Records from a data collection
<<<<

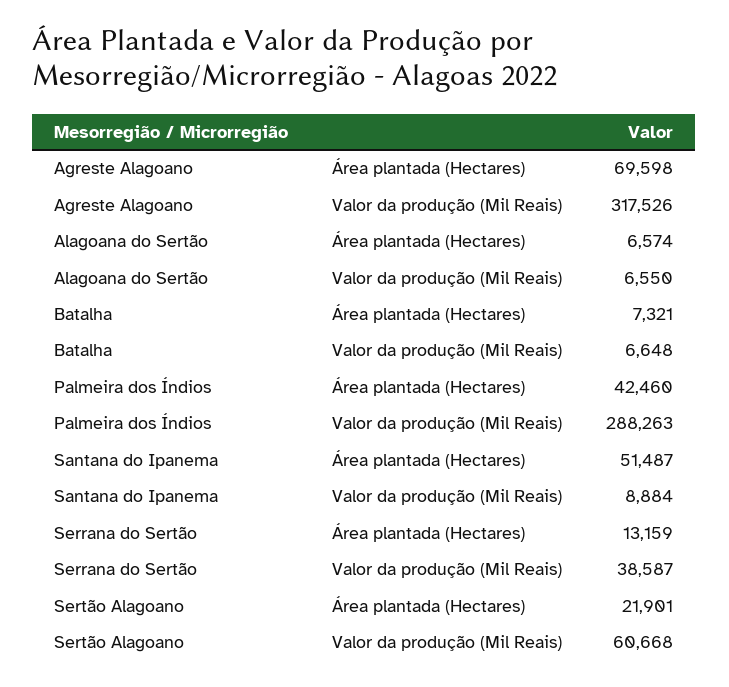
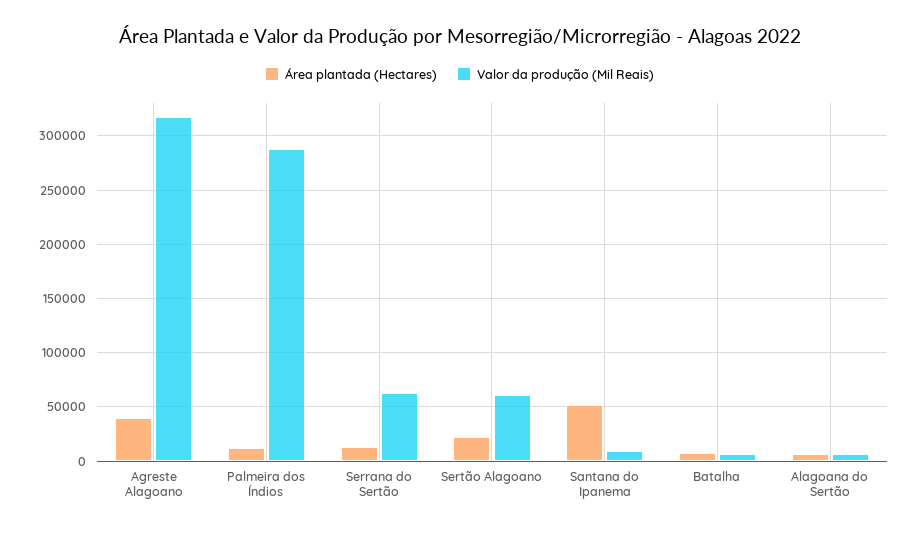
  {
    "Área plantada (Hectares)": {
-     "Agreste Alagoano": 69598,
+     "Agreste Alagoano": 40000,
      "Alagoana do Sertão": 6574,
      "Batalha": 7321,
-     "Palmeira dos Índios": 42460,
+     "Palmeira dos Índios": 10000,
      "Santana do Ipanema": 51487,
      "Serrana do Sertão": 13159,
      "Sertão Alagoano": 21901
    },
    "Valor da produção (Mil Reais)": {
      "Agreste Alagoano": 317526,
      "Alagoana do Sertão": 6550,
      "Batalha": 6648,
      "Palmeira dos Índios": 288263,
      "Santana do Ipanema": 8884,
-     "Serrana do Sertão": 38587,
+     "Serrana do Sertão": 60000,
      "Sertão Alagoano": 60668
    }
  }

>>>>

= Request =
Every record is to be restated word for word, with the pictures left out.

= Expected answer =
  {
    "Área plantada (Hectares)": {
-     "Agreste Alagoano": 69598,
+     "Agreste Alagoano": 40000,
      "Alagoana do Sertão": 6574,
      "Batalha": 7321,
-     "Palmeira dos Índios": 42460,
+     "Palmeira dos Índios": 10000,
      "Santana do Ipanema": 51487,
      "Serrana do Sertão": 13159,
      "Sertão Alagoano": 21901
    },
    "Valor da produção (Mil Reais)": {
      "Agreste Alagoano": 317526,
      "Alagoana do Sertão": 6550,
      "Batalha": 6648,
      "Palmeira dos Índios": 288263,
      "Santana do Ipanema": 8884,
-     "Serrana do Sertão": 38587,
+     "Serrana do Sertão": 60000,
      "Sertão Alagoano": 60668
    }
  }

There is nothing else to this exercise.